Role of the angiogenic chemokine, CXCL5, in prostate cancer. The main goal of this study is to determine the role of the angiogenic chemokine, CXCL5, in prostate cancer progression. Chemokines are chemoattractive small molecules that were initially discovered to be involved in recruitment and trafficking of leucocytes to inflammatory sites. However, it has been demonstrated that tumor cells express chemokine receptors and/or their ligands that facilitate tumor cell survival, growth and migration. Prostate cancer tumorigenesis and metastasis is dependent on angiogenesis. CXCL5 is a member of CXC family of chemokines with the three amino acid motif, glutamic acid-leucine-arginine (ELR+) and is a potent angiogenic promoter. CXCL5 binds to its putative receptor, CXCR2, initiates signaling and has been implicated in cancers of lung (non-small), colorectum and prostate. Although CXCL5 is expressed by prostate cancer cells, its role in angiogenesis and prostate cancer progression has not been established. Chronic inflammation of the prostate could lead to proliferative inflammatory atrophy (PIA) which may be an early histological precursor to prostate intraepithelial neoplasia (PIN) and subsequently to prostate cancer. Therefore, identification of factors and signaling pathways involved in PIA and PIN may aid in devising strategies not only to prevent it but also to prevent its progression to prostate cancer. We are particularly interested in the expression pattern of CXCL5 and its receptor, CXCR2, in the preinvasive stages of the disease. The central hypothesis is that CXCL5 plays a significant role in the progression of prostate cancer possibly via increased angiogenesis. This may be important in that dietary antiangiogenic products such as genistein may act by regulation of this chemokine signaling pathway.

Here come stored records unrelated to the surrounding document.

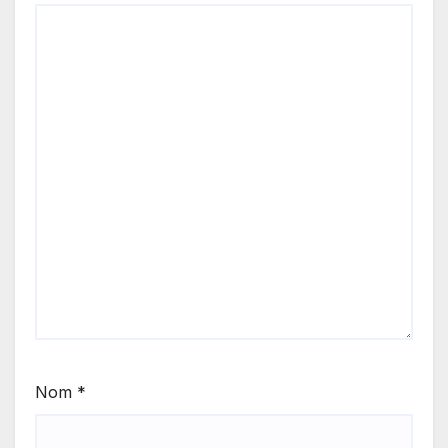
Nom
*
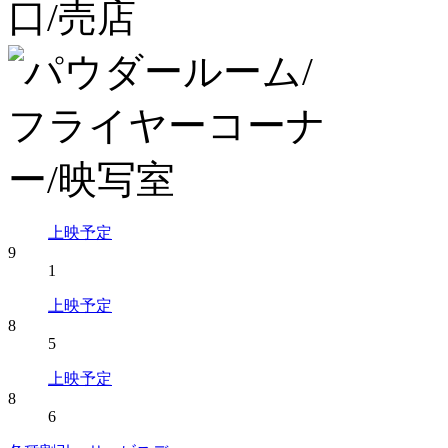
上映予定
9
1
上映予定
8
5
上映予定
8
6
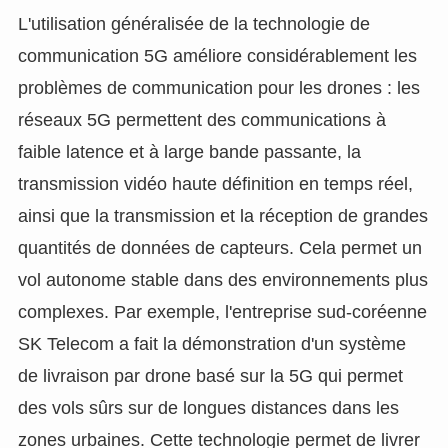
L'utilisation généralisée de la technologie de
communication 5G améliore considérablement les
problèmes de communication pour les drones : les
réseaux 5G permettent des communications à
faible latence et à large bande passante, la
transmission vidéo haute définition en temps réel,
ainsi que la transmission et la réception de grandes
quantités de données de capteurs. Cela permet un
vol autonome stable dans des environnements plus
complexes. Par exemple, l'entreprise sud-coréenne
SK Telecom a fait la démonstration d'un système
de livraison par drone basé sur la 5G qui permet
des vols sûrs sur de longues distances dans les
zones urbaines. Cette technologie permet de livrer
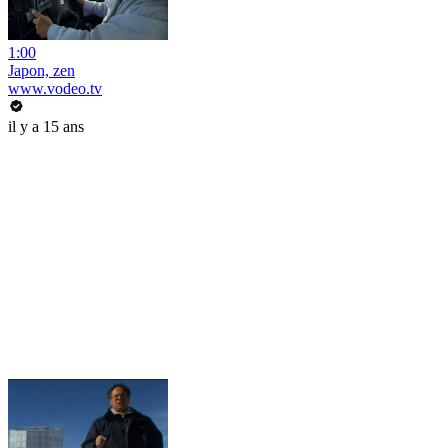
1:00
Japon, zen
www.vodeo.tv
il y a 15 ans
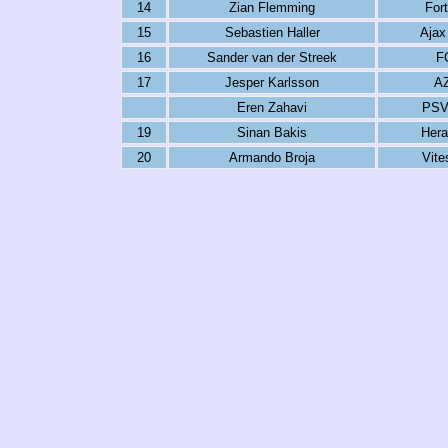
14
Zian Flemming
Fort
15
Sebastien Haller
Ajax
16
Sander van der Streek
F
17
Jesper Karlsson
AZ
Eren Zahavi
PSV
19
Sinan Bakis
Hera
20
Armando Broja
Vite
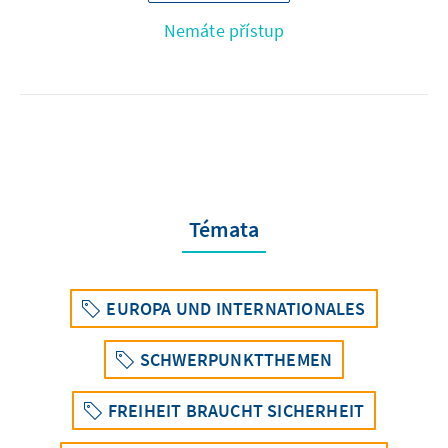
Nemáte přístup
Témata
EUROPA UND INTERNATIONALES
SCHWERPUNKTTHEMEN
FREIHEIT BRAUCHT SICHERHEIT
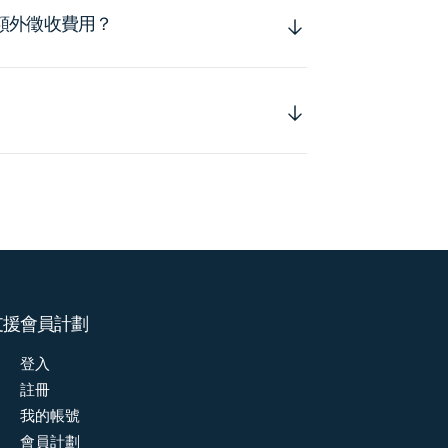
額外徵收費用？
支援
會員計劃
登入
註冊
我的帳號
會員計劃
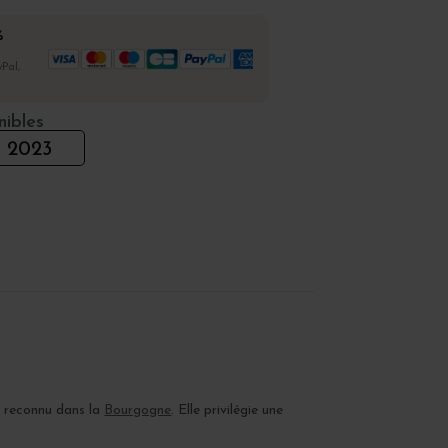
%
Pal,
nibles
2023
e reconnu dans la
Bourgogne
. Elle privilégie une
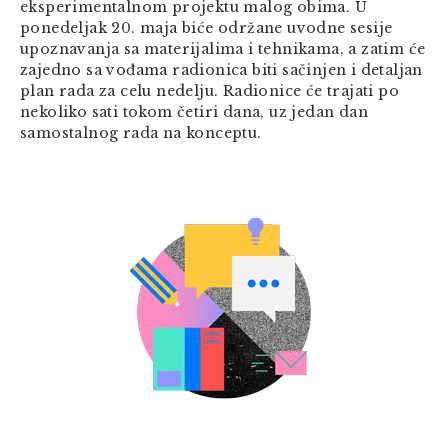
eksperimentalnom projektu malog obima. U
ponedeljak 20. maja biće održane uvodne sesije
upoznavanja sa materijalima i tehnikama, a zatim će
zajedno sa vođama radionica biti sačinjen i detaljan
plan rada za celu nedelju. Radionice će trajati po
nekoliko sati tokom četiri dana, uz jedan dan
samostalnog rada na konceptu.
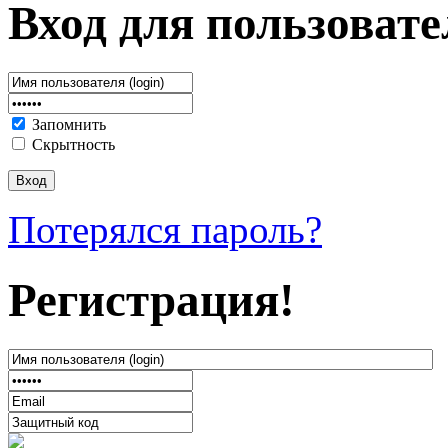
Вход для пользовате
Запомнить
Скрытность
Потерялся пароль?
Регистрация!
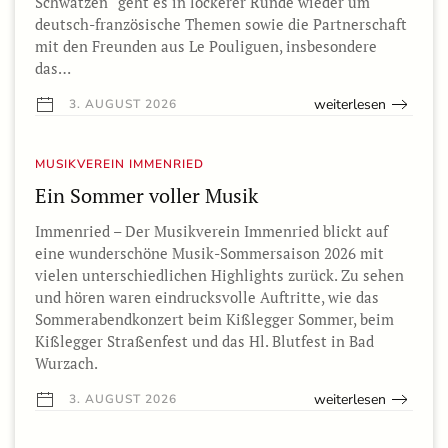
Schwätzen“ geht es in lockerer Runde wieder um
deutsch-französische Themen sowie die Partnerschaft
mit den Freunden aus Le Pouliguen, insbesondere
das…
weiterlesen
3. AUGUST 2026
MUSIKVEREIN IMMENRIED
Ein Sommer voller Musik
Immenried – Der Musikverein Immenried blickt auf
eine wunderschöne Musik-Sommersaison 2026 mit
vielen unterschiedlichen Highlights zurück. Zu sehen
und hören waren eindrucksvolle Auftritte, wie das
Sommerabendkonzert beim Kißlegger Sommer, beim
Kißlegger Straßenfest und das Hl. Blutfest in Bad
Wurzach.
weiterlesen
3. AUGUST 2026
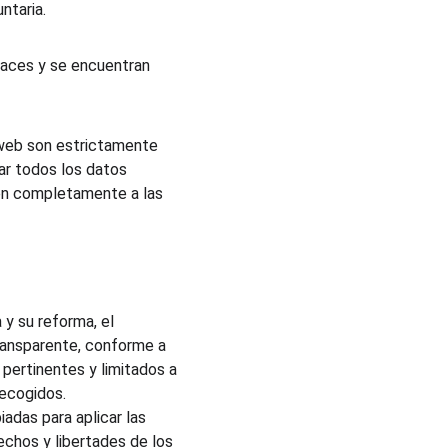
ntaria.
aces y se encuentran 
 web son estrictamente 
ar todos los datos 
ten completamente a las 
y su reforma, el 
ransparente, conforme a 
 pertinentes y limitados a 
recogidos.
das para aplicar las 
echos y libertades de los 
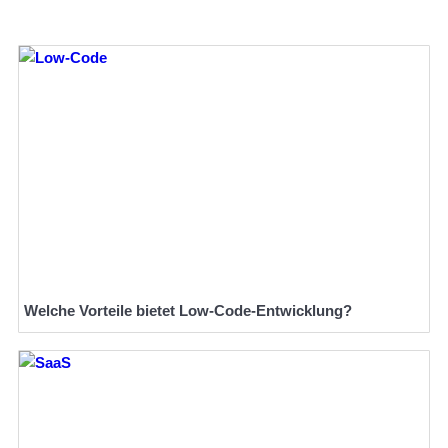
Welche Vorteile bietet Low-Code-Entwicklung?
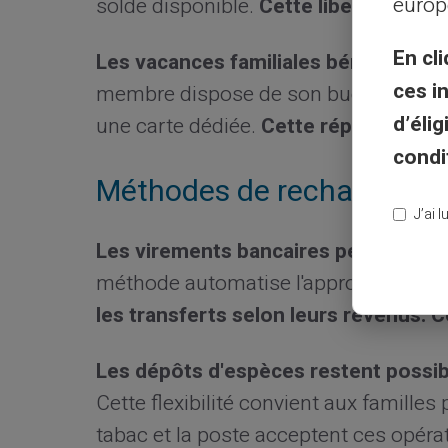
europ
solde disponible.
Cette liberté enca
En cli
Les vacances familiales bénéficient 
ces i
membre dispose de son budget perso
d’éli
une carte dédiée.
Cette répartition év
condi
Méthodes de rechargement
J’ai 
Les virements bancaires permettent
méthode automatise l'approvisionnem
les transferts selon leurs revenus. C
Les dépôts d'espèces restent possi
Cette flexibilité convient aux familles 
tabac et la poste acceptent ces opéra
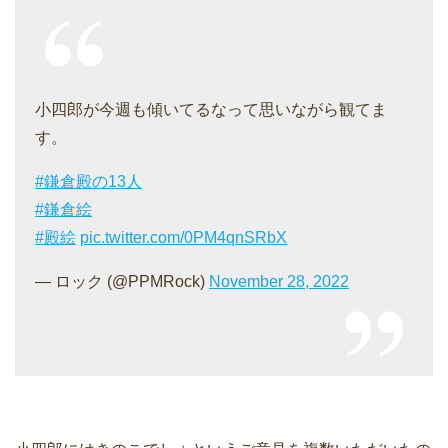
小四郎が今週も傾いてるなって思いながら観てま
す。
#鎌倉殿の13人
#鎌倉絵
#殿絵
pic.twitter.com/0PM4qnSRbX
— ロック (@PPMRock)
November 28, 2022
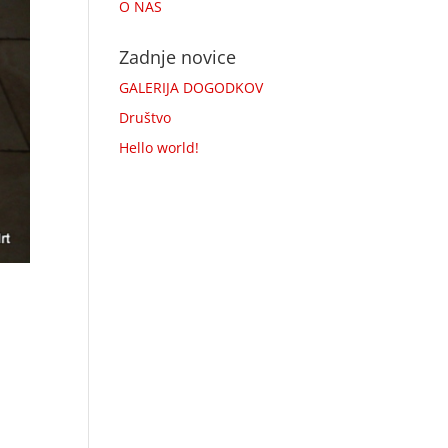
O NAS
Zadnje novice
GALERIJA DOGODKOV
Društvo
Hello world!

The aims of the present study are to a) determine the expression of CXCL5 and its receptor, CXCR2, in prostatic tissues with and without neoplastic lesions b) determine if CXCL5 secreted by prostate cancer cells regulates the expression of vascular endothelial growth factor, a growth factor essential for angiogenesis c) determine if genistein, can inhibit angiogenesis and invasiveness of prostate cancer cells and if it is mediated through CXCL5. Molecular studies will include real-time RT-PCR, ELISA, cell migration and invasion assays, western blotting and immunohistochemistry and RNA interference. Understanding the mechanisms of angiogenic chemokine signaling pathways and approaches to inhibit these pathways will help to develop therapeutic strategies to inhibit or prevent prostate cancer progression.
Chemokines and their receptors play a number of non-redundant roles in cancer angiogenesis, invasiveness, and metastasis. CXCL5, a member of the subfamily of proangiogenic chemokines, is implicated in the progression of several cancer types. We intend to investigate the role of CXCL5 in angiogenesis of prostate cancer cells and approaches to inhibit this signaling pathway.